A production processor is an instance of the processor supplied to a customer for use in a product such as a user terminal. Production processors are often configured to only authenticate software signed using production keys, locking the device to only run code that has been formally signed using these secure production keys. Particularly, the boot code is configured to verify that other code has been authentically signed before allowing it to be executed. For example, the secondary boot code may be configured to verify that applications have been authentically signed before allowing them to be loaded and executed.
As shown in FIG. 2, the signing process comprises inputting both a private key and the application code into a cryptography function 202, which outputs the code with a cryptographic signature based on the private key. The cryptography function 202 is a one-way function such as a hash function, details of which will be familiar to a person skilled in the art. It is this signed version of the application that is installed on the off-chip memory 212 (or secondary on-ship memory 210). The boot code comprises or has knowledge of the corresponding public key, and is configured to use the public key to verify the authenticity of this signature before allowing the application to be loaded and run on the processor (and to only to do so on condition of the verification). Thus the processor can verify that it is executing software that has been authorised for use on that processor, i.e. originating from a party that holds the private key and is thereby authorised to supply applications for the processor in question (typically the designer or manufacturer of the chip, or an authorised partner of theirs).

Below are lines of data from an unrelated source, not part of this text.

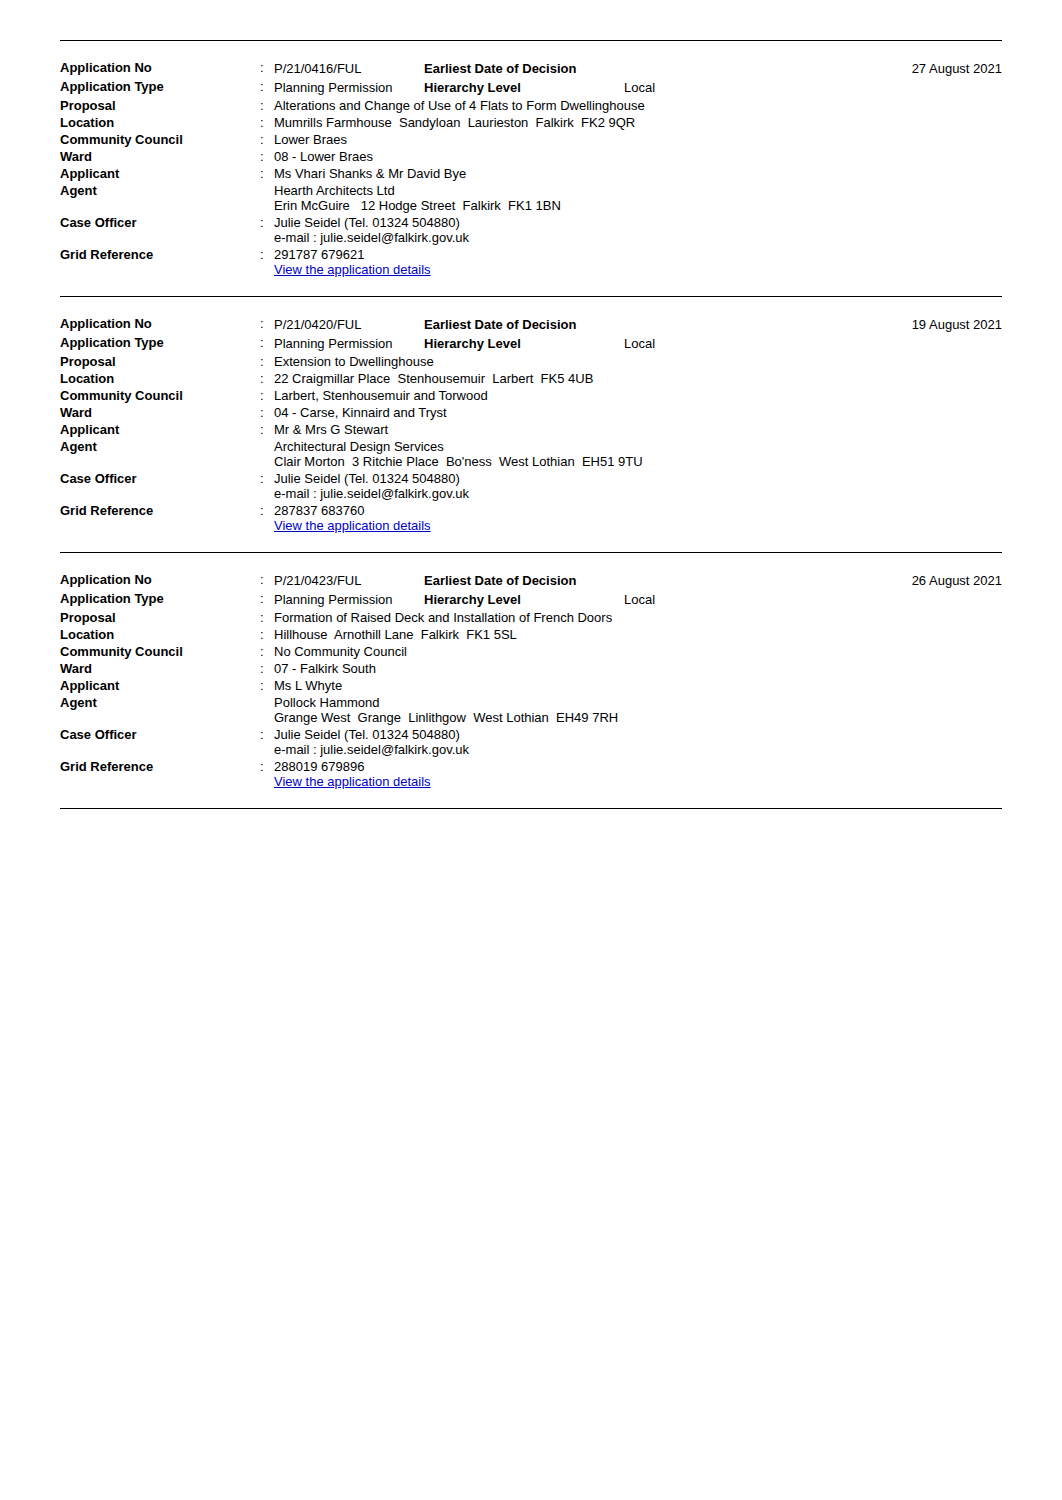| Application No | : | / P/21/0416/FUL / Earliest Date of Decision / 27 August 2021 / |
| Application Type | : | / Planning Permission / Hierarchy Level / Local / |
| Proposal | : | Alterations and Change of Use of 4 Flats to Form Dwellinghouse |
| Location | : | Mumrills Farmhouse Sandyloan Laurieston Falkirk FK2 9QR |
| Community Council | : | Lower Braes |
| Ward | : | 08 - Lower Braes |
| Applicant | : | Ms Vhari Shanks & Mr David Bye |
| Agent | | Hearth Architects Ltd Erin McGuire 12 Hodge Street Falkirk FK1 1BN |
| Case Officer | : | Julie Seidel (Tel. 01324 504880) e-mail : julie.seidel@falkirk.gov.uk |
| Grid Reference | : | 291787 679621 View the application details |
| Application No | : | / P/21/0420/FUL / Earliest Date of Decision / 19 August 2021 / |
| Application Type | : | / Planning Permission / Hierarchy Level / Local / |
| Proposal | : | Extension to Dwellinghouse |
| Location | : | 22 Craigmillar Place Stenhousemuir Larbert FK5 4UB |
| Community Council | : | Larbert, Stenhousemuir and Torwood |
| Ward | : | 04 - Carse, Kinnaird and Tryst |
| Applicant | : | Mr & Mrs G Stewart |
| Agent | | Architectural Design Services Clair Morton 3 Ritchie Place Bo'ness West Lothian EH51 9TU |
| Case Officer | : | Julie Seidel (Tel. 01324 504880) e-mail : julie.seidel@falkirk.gov.uk |
| Grid Reference | : | 287837 683760 View the application details |
| Application No | : | / P/21/0423/FUL / Earliest Date of Decision / 26 August 2021 / |
| Application Type | : | / Planning Permission / Hierarchy Level / Local / |
| Proposal | : | Formation of Raised Deck and Installation of French Doors |
| Location | : | Hillhouse Arnothill Lane Falkirk FK1 5SL |
| Community Council | : | No Community Council |
| Ward | : | 07 - Falkirk South |
| Applicant | : | Ms L Whyte |
| Agent | | Pollock Hammond Grange West Grange Linlithgow West Lothian EH49 7RH |
| Case Officer | : | Julie Seidel (Tel. 01324 504880) e-mail : julie.seidel@falkirk.gov.uk |
| Grid Reference | : | 288019 679896 View the application details |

A similar process could also be used to authenticate data files.
Nonetheless, it may be desirable to be able unlock individual production processors so they can run trial software. This should be done in such a way as to avoid compromising devices that have not been explicitly unlocked.
Conventionally this is often done using a secret back door. However, this approach is flawed since obscurity is not an adequate security measure—the “obscure” secret back door mechanism may become publicly known and if it does then the security of every instance of the processor is compromised.
Otherwise the unlocking feature may not be provided at all, making it impossible to provide trial software to specific devices. In this case, the only way to allow trial software would be to divulge the private production key, which would be expensive due to the security procedures involved, and would also risk comprising the production key and thereby compromising the security of every instance of the processor.
Approaches have been suggested involving secure databases of chip IDs stored when devices are manufactured. However, these databases would be inherently difficult to maintain securely, given the manufacturing environment.
It would be desirable to provide a processor that can be unlocked to run unsigned trial software, but without significantly compromising the security of every instance of the processor.